--- Objectives ---
1. List every word the passage about the pit uses to describe the water in the river.
2. Duplicate everything in the passage about the pit from "Parents were kind" down to "for hunting treasure.".

--- Text ---
----
The pit has its share of junk. Couple of eons from now, some archaeologist will dig into it and ponder the significance of bed springs rusting away in one end and the fender of an old Model T Ford in the middle.

Kids figured it a God-given gift. Parents might have disagreed, if anyone had told them about it. Polio was still going around the country then, crippling and killing. Polio lurked in standing water. They just didn’t know why.

Parents were kind of touchy about pools of water, so we didn’t talk about the pit much. Didn’t want our mother to worry about it. Mom had enough to worry about when it came to water. One of her brothers had drowned in a well, and she blamed herself for that, although she had no reason to. That colored her thoughts when it came to her own kids and water. Dad was a little touchy, too. He was a deputy sheriff, and he’d had the unpleasant duty of pulling people from the Yellowstone a day or two into their deaths. Fact is that we wouldn’t have gone swimming in that pit. If we were going to swim, we were more likely to go to the river where the water was clean and deep and fast. We didn’t want them worrying about that, though, so we never talked much about it.

But we all knew the pit wasn’t for swimming, more for hunting treasure.

We launched great expeditions on that pit, riding our imaginations and rafts cobbled together from flotsam and jetsam. The rafts were always an inch away from discombobulating but sturdy enough to carry us to new worlds.
----
--- Records supplied ---

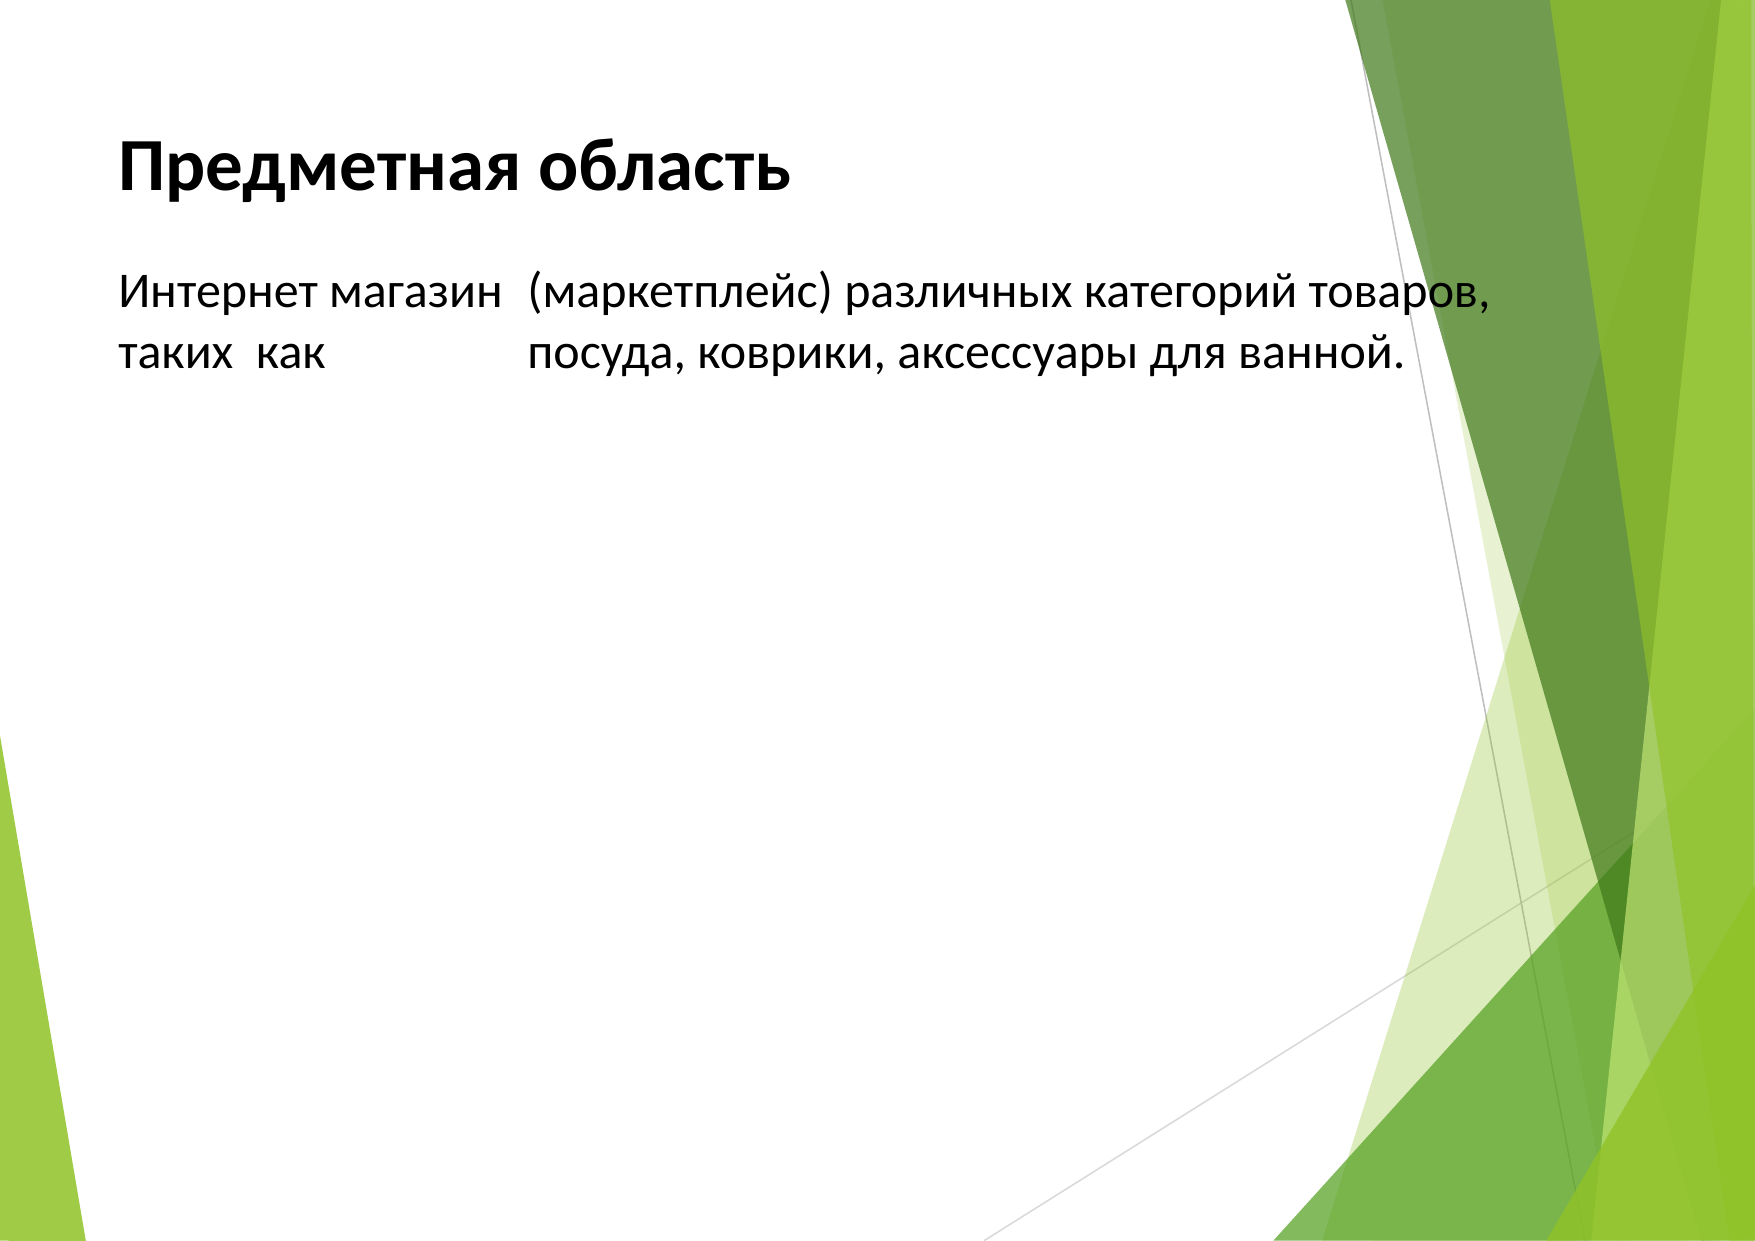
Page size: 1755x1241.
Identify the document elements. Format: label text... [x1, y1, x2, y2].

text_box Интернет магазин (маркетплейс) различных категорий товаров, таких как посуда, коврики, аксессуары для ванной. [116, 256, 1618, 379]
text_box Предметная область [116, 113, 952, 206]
----
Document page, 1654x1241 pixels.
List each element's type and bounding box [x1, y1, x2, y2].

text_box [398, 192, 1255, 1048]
----
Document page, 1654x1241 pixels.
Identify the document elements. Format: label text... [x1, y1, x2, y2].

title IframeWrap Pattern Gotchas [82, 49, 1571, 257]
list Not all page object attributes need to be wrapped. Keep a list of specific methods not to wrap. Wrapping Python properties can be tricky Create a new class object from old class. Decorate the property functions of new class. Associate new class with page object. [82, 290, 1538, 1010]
----
--- Solutions to the problems ---
1. clean, deep, fast

2.
Parents were kind of touchy about pools of water, so we didn’t talk about the pit much. Didn’t want our mother to worry about it. Mom had enough to worry about when it came to water. One of her brothers had drowned in a well, and she blamed herself for that, although she had no reason to. That colored her thoughts when it came to her own kids and water. Dad was a little touchy, too. He was a deputy sheriff, and he’d had the unpleasant duty of pulling people from the Yellowstone a day or two into their deaths. Fact is that we wouldn’t have gone swimming in that pit. If we were going to swim, we were more likely to go to the river where the water was clean and deep and fast. We didn’t want them worrying about that, though, so we never talked much about it.

But we all knew the pit wasn’t for swimming, more for hunting treasure.